#### WORK ORDER
Within the listing that follows, reproduce exactly the lines starting at the line with "gradsko vijeće" and ending at the line with "hoogste 2 keer", inclusive, and only those. Pictures are dropped.

#### RECORDS PROVIDED
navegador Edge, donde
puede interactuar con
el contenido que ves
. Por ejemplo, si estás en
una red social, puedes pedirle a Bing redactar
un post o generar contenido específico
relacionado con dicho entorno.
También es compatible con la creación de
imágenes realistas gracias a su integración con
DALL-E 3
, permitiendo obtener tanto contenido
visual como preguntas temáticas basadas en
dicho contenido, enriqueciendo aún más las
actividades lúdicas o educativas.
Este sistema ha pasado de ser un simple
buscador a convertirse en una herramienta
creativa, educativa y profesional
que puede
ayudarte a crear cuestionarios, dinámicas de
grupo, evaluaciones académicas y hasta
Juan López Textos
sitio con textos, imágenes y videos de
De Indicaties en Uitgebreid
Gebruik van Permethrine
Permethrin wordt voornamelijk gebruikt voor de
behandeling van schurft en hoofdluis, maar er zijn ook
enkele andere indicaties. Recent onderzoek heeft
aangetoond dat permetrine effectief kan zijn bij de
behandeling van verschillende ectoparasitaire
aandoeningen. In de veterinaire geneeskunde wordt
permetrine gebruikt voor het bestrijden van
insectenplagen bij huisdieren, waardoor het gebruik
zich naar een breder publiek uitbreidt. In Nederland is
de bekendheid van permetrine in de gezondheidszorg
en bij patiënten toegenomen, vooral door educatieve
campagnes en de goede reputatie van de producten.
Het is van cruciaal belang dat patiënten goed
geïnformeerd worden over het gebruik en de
---
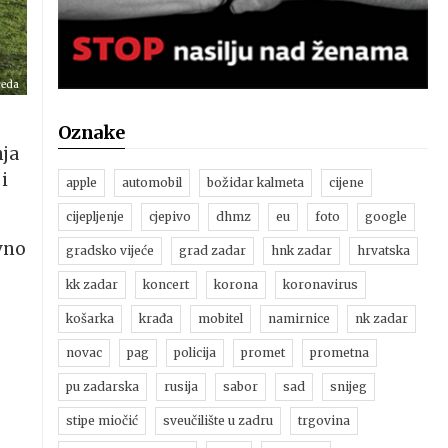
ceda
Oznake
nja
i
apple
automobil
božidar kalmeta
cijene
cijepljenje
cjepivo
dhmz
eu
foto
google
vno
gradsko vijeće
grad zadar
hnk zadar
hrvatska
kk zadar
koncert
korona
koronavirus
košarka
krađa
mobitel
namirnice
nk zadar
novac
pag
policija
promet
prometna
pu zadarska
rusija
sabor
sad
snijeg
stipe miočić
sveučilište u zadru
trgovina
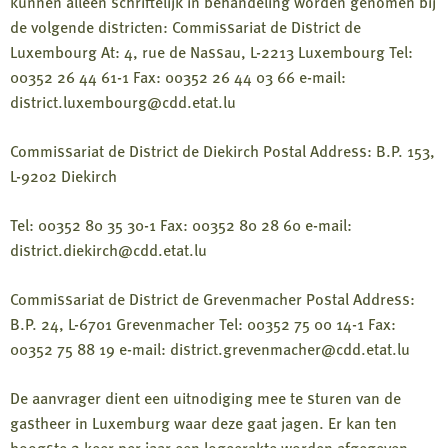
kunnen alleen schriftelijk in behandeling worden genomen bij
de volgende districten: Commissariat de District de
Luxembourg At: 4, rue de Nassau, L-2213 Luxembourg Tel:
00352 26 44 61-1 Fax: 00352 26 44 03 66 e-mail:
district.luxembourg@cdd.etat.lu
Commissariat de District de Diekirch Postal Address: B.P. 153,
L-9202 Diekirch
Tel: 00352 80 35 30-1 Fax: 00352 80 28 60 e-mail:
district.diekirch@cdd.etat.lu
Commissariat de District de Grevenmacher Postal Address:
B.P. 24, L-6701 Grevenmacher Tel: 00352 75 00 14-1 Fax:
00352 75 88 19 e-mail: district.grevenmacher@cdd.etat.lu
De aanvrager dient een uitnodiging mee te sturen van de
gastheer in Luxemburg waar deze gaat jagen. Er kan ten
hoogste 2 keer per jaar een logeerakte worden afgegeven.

#### ANSWER FOR THIS EXERCISE
gradsko vijeće
grad zadar
hnk zadar
hrvatska
kk zadar
koncert
korona
koronavirus
košarka
krađa
mobitel
namirnice
nk zadar
novac
pag
policija
promet
prometna
pu zadarska
rusija
sabor
sad
snijeg
stipe miočić
sveučilište u zadru
trgovina
kunnen alleen schriftelijk in behandeling worden genomen bij
de volgende districten: Commissariat de District de
Luxembourg At: 4, rue de Nassau, L-2213 Luxembourg Tel:
00352 26 44 61-1 Fax: 00352 26 44 03 66 e-mail:
district.luxembourg@cdd.etat.lu
Commissariat de District de Diekirch Postal Address: B.P. 153,
L-9202 Diekirch
Tel: 00352 80 35 30-1 Fax: 00352 80 28 60 e-mail:
district.diekirch@cdd.etat.lu
Commissariat de District de Grevenmacher Postal Address:
B.P. 24, L-6701 Grevenmacher Tel: 00352 75 00 14-1 Fax:
00352 75 88 19 e-mail: district.grevenmacher@cdd.etat.lu
De aanvrager dient een uitnodiging mee te sturen van de
gastheer in Luxemburg waar deze gaat jagen. Er kan ten
hoogste 2 keer per jaar een logeerakte worden afgegeven.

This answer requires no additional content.